If the UK 'Organic' label doesn't include hydroponics, that's another reason to oppose TTIP, as we'd be forced to adopt the US 'lower standard' or be sued.
YES there IS a 'difference' .. have you heard of BioPhotons for starters? .. check out the following PDF .
richarddeanjacob.santafe@yahoo.com
see this >
http://jubilee101.com/.../A-New-Food-Paradigm---19pages.pdf
I have yet to figure out how a business can operate producing hydroponically grown plants (we experimented with it). The cost is prohibitive - the water and electricity required are horrendous (far more costly than land, and requiring far more water). To call it "organic" as though it is somehow organically superior is a joke given the massive amounts of resources it requires.
It does not make sense nutritionally, economically, or environmentally.
My question, Elliot, is how do you feel about container growing? Must organic cultivation be in the ground? Must it use only sun for energy?
The organic regulations allow for recirculating container growing in a soil-less medium made of organic matter and water soluble organic "soil amendments". Where does container growing end and hydroponic growing begin? In a situation that would be typically considered hydroponic, we've simply reduced the size of the container. All of the beneficial fungi and bacteria can still be functionally included in the system. Any evidence that this would produce inferior nutritional value?

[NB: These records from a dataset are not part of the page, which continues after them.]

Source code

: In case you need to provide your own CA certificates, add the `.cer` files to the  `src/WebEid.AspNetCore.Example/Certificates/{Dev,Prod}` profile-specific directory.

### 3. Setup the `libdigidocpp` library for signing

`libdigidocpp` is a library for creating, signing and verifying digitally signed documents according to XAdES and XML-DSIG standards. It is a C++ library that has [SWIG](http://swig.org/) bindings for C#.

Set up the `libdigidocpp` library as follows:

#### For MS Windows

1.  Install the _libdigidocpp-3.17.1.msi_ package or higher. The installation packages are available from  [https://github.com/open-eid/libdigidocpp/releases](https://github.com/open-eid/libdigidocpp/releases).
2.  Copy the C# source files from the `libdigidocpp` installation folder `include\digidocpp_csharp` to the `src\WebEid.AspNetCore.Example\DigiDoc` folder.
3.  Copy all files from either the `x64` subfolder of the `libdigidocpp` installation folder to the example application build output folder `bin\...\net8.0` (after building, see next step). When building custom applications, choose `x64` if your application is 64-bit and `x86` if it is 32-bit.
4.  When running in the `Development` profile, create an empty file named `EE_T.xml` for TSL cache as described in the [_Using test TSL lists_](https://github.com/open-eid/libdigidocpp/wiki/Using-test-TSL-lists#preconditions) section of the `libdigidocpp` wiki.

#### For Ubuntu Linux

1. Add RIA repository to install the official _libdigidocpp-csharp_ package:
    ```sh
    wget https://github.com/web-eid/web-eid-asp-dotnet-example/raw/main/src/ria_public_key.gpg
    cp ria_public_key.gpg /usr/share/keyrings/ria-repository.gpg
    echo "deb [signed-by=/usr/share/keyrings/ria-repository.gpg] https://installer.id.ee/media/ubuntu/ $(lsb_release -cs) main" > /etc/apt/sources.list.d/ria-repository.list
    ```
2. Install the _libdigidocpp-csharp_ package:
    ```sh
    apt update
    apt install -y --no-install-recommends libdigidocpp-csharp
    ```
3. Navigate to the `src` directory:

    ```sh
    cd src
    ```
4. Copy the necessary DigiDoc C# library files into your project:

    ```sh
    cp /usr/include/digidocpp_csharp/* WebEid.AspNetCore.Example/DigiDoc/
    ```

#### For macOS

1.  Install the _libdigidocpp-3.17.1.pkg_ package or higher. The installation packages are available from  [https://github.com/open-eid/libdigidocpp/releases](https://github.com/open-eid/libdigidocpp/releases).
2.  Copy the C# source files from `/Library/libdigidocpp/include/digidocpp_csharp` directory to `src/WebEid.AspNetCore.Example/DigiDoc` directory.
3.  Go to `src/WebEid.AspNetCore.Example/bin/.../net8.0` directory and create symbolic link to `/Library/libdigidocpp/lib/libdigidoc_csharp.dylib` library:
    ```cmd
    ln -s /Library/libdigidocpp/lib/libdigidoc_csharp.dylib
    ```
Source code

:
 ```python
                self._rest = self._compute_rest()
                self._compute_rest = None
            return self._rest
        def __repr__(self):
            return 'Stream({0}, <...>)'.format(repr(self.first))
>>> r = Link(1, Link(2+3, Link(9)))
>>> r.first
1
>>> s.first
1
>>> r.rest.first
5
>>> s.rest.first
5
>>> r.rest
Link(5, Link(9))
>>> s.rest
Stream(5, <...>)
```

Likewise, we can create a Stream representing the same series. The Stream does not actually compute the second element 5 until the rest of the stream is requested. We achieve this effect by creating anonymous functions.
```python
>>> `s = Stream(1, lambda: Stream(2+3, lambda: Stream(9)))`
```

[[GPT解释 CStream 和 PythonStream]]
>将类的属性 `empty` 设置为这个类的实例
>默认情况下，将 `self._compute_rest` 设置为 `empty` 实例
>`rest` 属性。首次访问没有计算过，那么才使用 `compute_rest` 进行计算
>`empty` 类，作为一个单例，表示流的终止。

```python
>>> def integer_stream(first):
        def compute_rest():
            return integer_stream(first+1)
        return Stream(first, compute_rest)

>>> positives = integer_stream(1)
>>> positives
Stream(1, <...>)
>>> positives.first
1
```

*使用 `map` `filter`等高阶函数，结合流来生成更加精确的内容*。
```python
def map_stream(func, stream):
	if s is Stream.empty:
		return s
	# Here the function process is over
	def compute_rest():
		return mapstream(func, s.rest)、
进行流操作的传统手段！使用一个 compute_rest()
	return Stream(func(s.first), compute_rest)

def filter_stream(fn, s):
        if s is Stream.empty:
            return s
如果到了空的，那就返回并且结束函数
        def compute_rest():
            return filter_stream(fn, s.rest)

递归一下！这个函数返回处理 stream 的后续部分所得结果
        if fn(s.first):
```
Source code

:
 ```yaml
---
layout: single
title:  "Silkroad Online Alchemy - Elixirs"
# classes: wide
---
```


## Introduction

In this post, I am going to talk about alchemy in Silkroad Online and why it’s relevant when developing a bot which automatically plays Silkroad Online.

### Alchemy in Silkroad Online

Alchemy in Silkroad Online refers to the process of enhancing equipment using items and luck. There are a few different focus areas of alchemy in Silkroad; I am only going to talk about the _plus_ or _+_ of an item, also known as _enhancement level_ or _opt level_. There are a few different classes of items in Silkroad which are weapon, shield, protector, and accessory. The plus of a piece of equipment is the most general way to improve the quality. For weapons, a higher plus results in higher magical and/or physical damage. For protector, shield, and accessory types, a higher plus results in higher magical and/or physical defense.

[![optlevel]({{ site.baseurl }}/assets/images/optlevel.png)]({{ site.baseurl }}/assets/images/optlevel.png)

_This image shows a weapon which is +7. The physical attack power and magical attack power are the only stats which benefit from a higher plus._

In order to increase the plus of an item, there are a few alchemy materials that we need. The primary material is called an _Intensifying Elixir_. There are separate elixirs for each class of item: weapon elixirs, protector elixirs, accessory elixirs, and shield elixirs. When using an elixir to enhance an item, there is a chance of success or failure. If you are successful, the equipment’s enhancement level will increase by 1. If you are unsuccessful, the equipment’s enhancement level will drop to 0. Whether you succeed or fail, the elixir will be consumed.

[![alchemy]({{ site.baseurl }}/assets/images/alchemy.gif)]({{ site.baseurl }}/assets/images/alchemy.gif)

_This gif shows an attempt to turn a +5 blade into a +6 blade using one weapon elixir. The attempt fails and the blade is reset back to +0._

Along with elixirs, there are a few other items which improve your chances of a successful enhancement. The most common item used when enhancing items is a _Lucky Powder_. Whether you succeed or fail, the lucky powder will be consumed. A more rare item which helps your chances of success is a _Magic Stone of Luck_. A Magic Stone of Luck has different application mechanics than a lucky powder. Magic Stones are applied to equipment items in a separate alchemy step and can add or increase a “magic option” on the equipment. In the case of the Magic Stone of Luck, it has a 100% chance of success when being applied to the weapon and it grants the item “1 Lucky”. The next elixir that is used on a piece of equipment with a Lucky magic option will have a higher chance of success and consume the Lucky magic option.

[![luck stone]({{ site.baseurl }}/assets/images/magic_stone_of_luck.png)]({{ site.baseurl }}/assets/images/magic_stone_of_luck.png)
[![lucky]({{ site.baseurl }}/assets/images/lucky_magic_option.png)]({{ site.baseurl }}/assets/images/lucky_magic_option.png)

In Australia we managed to remove the label 'organic water' because it's not a product of agriculture. Neither is hydroponics: nutrient chemicals in solution are not themselves organic.
When are regulators going to stop listening to lobby groups and operators whose only desire is to get around the rules for their own advantage, to dupe consumers and to contribute nothing?
Did you know, they even use human waste on organic food?
Please, next time talk to someone who has worked in a greenhouse, or someone who knows the science behind growing plants, before posting this article that makes it painfully obvious you do not know what you are talking about.
When you can replace everything the plant needs, and measure those parameters, it makes it silly to say that we must grow in soil.
Lastly, I have been around the organic market for 10 years, and have never heard this motto “Feed the soil, not the plant.”
Everything has a trade offs - we need to look at the entire picture.